Sport : Union siegt zum Auftakt – dank Heinrich

Karsten Doneck

Berlin - Die Bewegungen gingen fließend ineinander über. Ballannahme, Schusshaltung einnehmen, der Schuss – alles perfekt. Einer wie Jörg Heinrich, der bei Klubs wie dem AC Florenz und Borussia Dortmund gespielt hat, Weltpokalsieger geworden ist, 37 Länderspiele bestritten hat, der beherrscht diese Grundelemente des Fußballs im Schlaf. Und so war es kein Wunder, dass Jörg Heinrich beim Saisonstart seines neuen Klubs, des Oberligisten 1. FC Union, den Unterschied zum Gegner Berliner AK 07 ausmachte. Nach Vorlage von Karim Benyamina erzielte Heinrich nach 65 Minuten mit einem Volleyschuss aus acht Metern das Siegtor zum 2:1 (1:1) für den Aufstiegsfavoriten. 6500 Zuschauer füllten mit ihrem Jubel akustisch das Stadion an der Alten Försterei.

Lange Zeit hatte sich Union sehr schwer getan gegen ein engagiertes Team des BAK. „Das ist ja auch nicht irgendeine Truppe.
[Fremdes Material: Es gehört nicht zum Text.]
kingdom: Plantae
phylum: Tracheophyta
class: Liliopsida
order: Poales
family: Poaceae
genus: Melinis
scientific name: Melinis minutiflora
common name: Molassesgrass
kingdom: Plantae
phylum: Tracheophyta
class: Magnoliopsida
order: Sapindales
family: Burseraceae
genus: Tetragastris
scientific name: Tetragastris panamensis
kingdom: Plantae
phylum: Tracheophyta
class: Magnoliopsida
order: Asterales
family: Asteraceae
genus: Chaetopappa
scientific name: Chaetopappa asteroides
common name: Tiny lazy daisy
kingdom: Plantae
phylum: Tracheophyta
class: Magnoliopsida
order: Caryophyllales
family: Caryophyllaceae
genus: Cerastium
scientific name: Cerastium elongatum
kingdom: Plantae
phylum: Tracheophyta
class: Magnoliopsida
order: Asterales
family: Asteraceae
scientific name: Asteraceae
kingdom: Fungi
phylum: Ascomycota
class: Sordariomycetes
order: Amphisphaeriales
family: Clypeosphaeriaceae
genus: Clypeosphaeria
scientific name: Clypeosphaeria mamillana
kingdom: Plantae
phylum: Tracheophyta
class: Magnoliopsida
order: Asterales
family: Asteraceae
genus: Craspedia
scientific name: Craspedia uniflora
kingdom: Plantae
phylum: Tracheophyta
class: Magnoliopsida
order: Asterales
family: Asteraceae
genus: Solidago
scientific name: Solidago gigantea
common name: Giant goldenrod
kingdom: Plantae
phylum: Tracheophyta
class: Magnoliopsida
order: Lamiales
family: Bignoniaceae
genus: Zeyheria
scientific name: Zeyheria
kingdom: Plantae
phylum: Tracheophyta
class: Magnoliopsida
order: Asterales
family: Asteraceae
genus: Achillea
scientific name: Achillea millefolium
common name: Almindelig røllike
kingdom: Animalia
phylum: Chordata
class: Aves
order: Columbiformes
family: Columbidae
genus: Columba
BAK war verdammt stark und hat in der ersten Hälfte viel Druck gemacht“, sagte Heinrich. Der frühere Dortmunder, aus Ludwigsfelde zu Union gewechselt, zeigte sich vor der Pause, von wenigen guten Szenen mal abgesehen, merkwürdig zurückhaltend, so als müsse er erst einmal sondieren, wie man dem Gegner den entscheidenden Schlag versetzt. „Ich war in der ersten Hälfte vielleicht etwas zu defensiv“, sagte Heinrich selbstkritisch.

Nach der Pause aber war der 36-Jährige überall: links, zentral, vorne, hinten, im ständigen Wechsel. Und dann tauchte er genau im richtigen Moment im gegnerischen Strafraum auf, um das Siegtor zu machen. „Ich wollte gewinnen und überall gleichzeitig sein“, sagte Heinrich. Mit seinem Auftritt widerlegte er die Union-Fans, die vor der Saison genörgelt hatten, einer wie Heinrich käme allenfalls noch zum Abtrainieren. Zumindest in der zweiten Halbzeit war Heinrich die Leitfigur seiner Mannschaft. „Der auffälligste Spieler auf dem Platz“, sagte Christian Backs, der BAK-Trainer, anerkennend. Da demonstrierte der Mann, der in Rathenow geboren ist, wie die Fußball-Aufbauhilfe Ost in der Praxis aussieht.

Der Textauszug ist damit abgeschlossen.